Background: Colorectal cancer is a leading cause of cancer death. Biomarkers to predict treatment outcomes are needed, as is evidence whether postdiagnosis diet and lifestyle can affect well-being and clinical outcomes. The international ColoCare Consortium aims to identify new biologic markers (e.g., metabolomic, transcriptomic, metagenomic, genetic, epigenetic, proteomic markers) that predict clinical outcomes, and to characterize associations between modifiable risk factors (e.g., diet, supplement use, physical activity) with short-term and long-term patient-reported and clinical outcomes among patients with colorectal cancer.Methods/Results: ColoCare is recruiting newly diagnosed patients with colorectal cancer across six sites in the United States and one site in Germany.

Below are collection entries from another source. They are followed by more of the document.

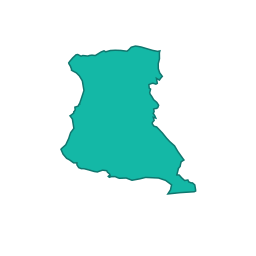 the district of Sanquin Dist #3, Sinoe, Liberia, rotated 327°
{"feature_id": "62588387B80156561530658", "entity_name": "Sanquin Dist #3", "entity_type": "district", "adm_level": 2, "iso_a3": "LBR", "parent_name": "Liberia", "parent_adm1": "Sinoe", "projection": "natural_earth1", "projection_center": [-9.294, 5.279], "detail": "fine", "context": "isolated", "style": "filled", "palette": "teal", "viewbox_px": 256, "rotation_deg": 327, "n_neighbors": 0, "source": "geoboundaries", "source_scale": "gbopen_adm2", "svg_char_len": 2236}
<svg xmlns="http://www.w3.org/2000/svg" viewBox="0 0 256 256"><g transform="rotate(327 128 128)"><path d="M196.4,80.6L194.6,79.9L190.9,76.3L186.1,70.7L183.2,67.3L180.6,64.8L178.8,63.3L174.7,62.0L171.0,62.9L168.9,63.0L164.3,59.1L159.6,55.8L155.4,53.4L150.9,52.0L150.7,51.8L149.9,50.2L146.9,49.6L140.0,49.4L137.5,47.3L135.5,46.3L133.5,45.8L129.6,42.6L127.7,42.2L125.9,39.0L125.3,38.7L124.3,38.3L119.8,39.1L115.4,40.4L113.7,41.1L113.4,42.4L113.4,44.3L112.7,47.9L112.1,48.6L112.4,49.4L114.7,53.6L115.6,57.7L115.4,63.4L115.2,64.0L112.1,71.1L112.0,71.4L111.6,72.4L109.6,74.1L104.0,78.6L101.8,80.3L100.8,81.1L100.5,81.6L100.1,81.3L98.0,82.5L94.8,81.6L93.5,84.1L91.9,84.8L91.4,84.8L90.5,85.9L87.9,86.2L86.0,86.2L86.2,89.4L86.2,90.0L86.2,90.3L82.4,98.8L79.2,100.0L77.5,100.6L74.5,102.9L74.2,103.2L72.6,104.5L70.8,105.6L68.1,107.3L66.7,108.2L66.3,108.2L66.1,108.3L61.5,109.0L60.2,109.3L59.3,114.7L60.0,120.0L61.6,122.9L63.4,127.6L66.2,129.5L65.6,130.3L65.1,131.1L65.1,134.4L66.7,136.7L68.3,137.7L69.1,138.3L72.3,141.8L76.0,146.1L78.4,148.2L80.6,148.7L83.7,149.5L86.9,152.2L86.7,153.7L87.5,156.7L87.0,158.5L86.1,158.7L86.1,157.7L85.1,157.8L85.5,159.2L87.5,159.7L90.8,161.8L92.1,163.8L93.4,165.5L99.3,169.0L100.4,170.6L102.9,174.0L110.3,177.1L115.8,179.0L126.4,186.6L131.0,192.4L133.6,199.4L130.0,203.0L125.5,205.0L136.5,210.6L148.8,217.5L150.4,217.7L151.1,216.5L153.0,212.1L152.2,209.2L150.9,208.2L149.6,206.2L149.9,204.2L147.6,203.2L146.9,202.9L145.9,199.1L145.3,195.3L143.4,193.9L146.9,190.7L148.2,189.4L150.8,188.6L152.5,186.8L154.2,185.3L157.5,185.3L157.4,184.1L157.0,174.8L157.3,168.3L155.6,162.1L154.8,157.6L154.1,150.8L153.9,149.8L153.6,148.2L153.2,145.9L152.7,143.3L152.6,142.7L150.8,140.7L150.6,137.9L151.3,136.7L152.2,136.4L154.0,135.9L154.1,135.7L155.0,132.8L156.7,134.8L157.1,132.2L157.1,129.5L158.9,128.4L159.8,126.1L160.9,126.3L162.7,127.2L164.1,127.1L164.4,126.9L166.1,125.6L166.1,122.2L164.9,118.2L165.1,114.6L165.0,111.7L165.3,110.6L165.4,110.2L168.1,107.7L167.5,106.1L169.1,103.0L171.3,103.3L173.3,104.0L175.3,106.4L176.9,106.5L178.0,103.9L178.9,101.8L180.4,104.9L183.0,103.9L184.9,103.4L184.6,99.1L185.7,94.8L188.4,90.5L192.1,87.1L195.3,82.0L196.7,80.7L196.4,80.6Z" fill="#14b8a6" stroke="#0f766e" stroke-width="1.5"/></g></svg>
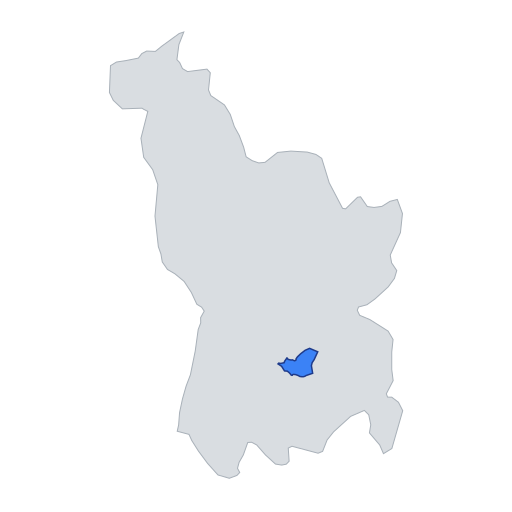 Logatec highlighted on a map of Slovenia, rotated 271°
{"feature_id": "SVN-964", "entity_name": "Logatec", "entity_type": "Municipality", "adm_level": 1, "iso_a3": "SVN", "parent_name": "Slovenia", "parent_adm1": "", "projection": "albers", "projection_center": [14.177, 45.942], "detail": "fine", "context": "in_parent", "style": "filled", "palette": "blue", "viewbox_px": 512, "rotation_deg": 271, "n_neighbors": 0, "source": "natural_earth", "source_scale": "10m", "svg_char_len": 2310}
<svg xmlns="http://www.w3.org/2000/svg" viewBox="0 0 512 512"><g transform="rotate(271 256 256)"><path d="M478.7,179.9L466.0,175.2L450.9,173.5L448.1,176.3L442.1,179.2L439.2,184.3L442.0,203.7L438.4,207.1L421.2,205.6L415.6,208.0L406.5,221.8L397.1,227.8L385.0,232.1L376.1,237.2L364.7,241.7L355.0,244.4L351.3,250.4L349.1,257.1L349.8,263.4L359.9,275.7L361.5,289.0L360.8,305.4L358.6,314.1L354.8,320.0L330.5,327.9L305.2,341.7L304.7,344.8L316.5,356.5L317.0,359.5L307.4,366.4L306.6,373.2L307.8,381.0L313.0,389.0L315.0,396.3L301.0,401.7L281.9,400.0L259.3,390.2L251.5,391.7L243.9,397.0L236.0,394.8L227.4,388.7L215.2,375.8L209.2,367.8L206.8,359.4L203.5,358.2L198.5,360.7L194.4,371.0L183.2,389.4L174.9,394.5L162.4,393.4L144.8,393.7L133.8,395.3L120.5,388.7L117.2,390.0L117.2,394.2L112.2,401.0L103.9,405.4L65.9,395.2L60.6,386.9L69.2,383.0L81.1,372.5L89.2,373.7L99.2,371.5L103.5,367.0L97.3,353.4L81.6,336.7L73.3,330.3L61.8,326.0L59.9,321.5L66.4,295.3L64.5,291.6L51.4,292.7L48.4,289.9L47.4,285.4L48.3,279.1L57.2,269.0L67.1,260.0L69.7,254.9L69.4,251.0L56.9,246.8L49.4,242.7L43.4,241.2L39.3,243.5L36.3,240.8L33.3,233.2L36.4,221.8L47.8,211.2L59.9,201.9L70.4,195.0L76.5,192.1L79.4,180.3L85.7,181.6L98.0,182.3L111.9,185.0L124.7,188.4L136.1,192.5L159.9,196.9L181.5,199.5L188.1,201.9L193.4,201.7L200.0,205.2L203.9,202.5L206.7,197.7L218.4,192.0L229.3,184.6L236.8,175.2L241.0,167.7L248.4,162.4L256.4,160.9L263.6,158.2L294.1,154.3L325.6,156.6L340.5,151.2L352.7,142.0L370.7,139.1L371.6,138.9L398.7,145.3L400.7,141.2L401.8,139.4L400.8,119.8L409.1,110.6L416.9,106.6L443.8,107.2L447.5,113.1L449.1,122.5L451.8,134.9L456.4,138.3L459.0,143.1L458.8,151.8L464.2,158.2L477.1,175.3L478.7,179.9Z" fill="#d9dde1" stroke="#a8b0b8" stroke-width="1"/><path d="M148.5,279.9L149.3,280.6L149.0,282.6L149.8,286.0L151.2,286.4L154.6,288.7L154.4,289.1L153.2,289.9L152.6,292.8L152.8,294.3L152.2,295.5L151.9,296.5L152.4,297.5L153.0,297.9L153.7,297.8L154.6,298.3L155.9,299.2L159.0,302.3L162.6,306.8L164.6,311.2L161.3,319.4L153.5,316.0L150.3,314.0L147.3,313.3L139.7,314.7L139.0,312.7L137.3,308.0L136.6,307.0L136.1,305.4L136.1,303.9L136.3,302.0L137.3,300.1L138.1,297.7L138.3,295.6L138.0,294.7L137.4,294.4L137.3,294.0L137.6,293.2L139.0,292.1L140.2,290.9L141.4,289.3L141.6,286.5L146.2,283.5L148.5,279.9Z" fill="#3b82f6" stroke="#1e3a8a" stroke-width="1.5"/></g></svg>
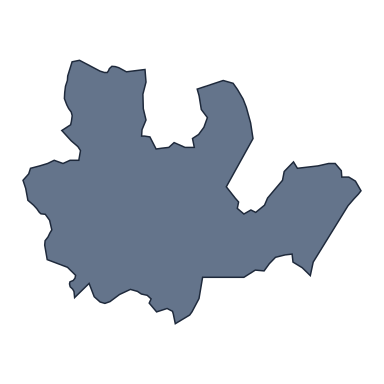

As of April 2018, we have recruited >2,000 patients across all sites. Our projected enrollment is >4,000 multiethnic patients with colorectal cancer. The study includes uniformly collected, comprehensive sets of data and biospecimens at multiple time points up to 5 years after diagnosis. Treatment and clinical data are abstracted from medical records and centrally harmonized. Biospecimens are archived according to standardized procedures. Our initial studies demonstrated metabolic differences in adipose tissue types. We further reported on associations of biological factors (e.g., inflammation, DNA methylation, metabolomics) with lifestyle factors (e.g., adiposity, smoking, physical activity, dietary supplement use) or joint associations with clinical outcomes.
Conclusions: ColoCare is a consortium for the investigation of multilevel factors relevant to colorectal cancer survivorship.
Impact: The combination of a comprehensive set of biospecimens collected at multiple time points, jointly with detailed assessments of health behaviors and other prognostic factors, results in a unique resource that facilitates wide-ranging, innovative, and impactful research on colorectal cancer.
Trial registration: ClinicalTrials.gov NCT02328677.
©2018 American Association for Cancer Research.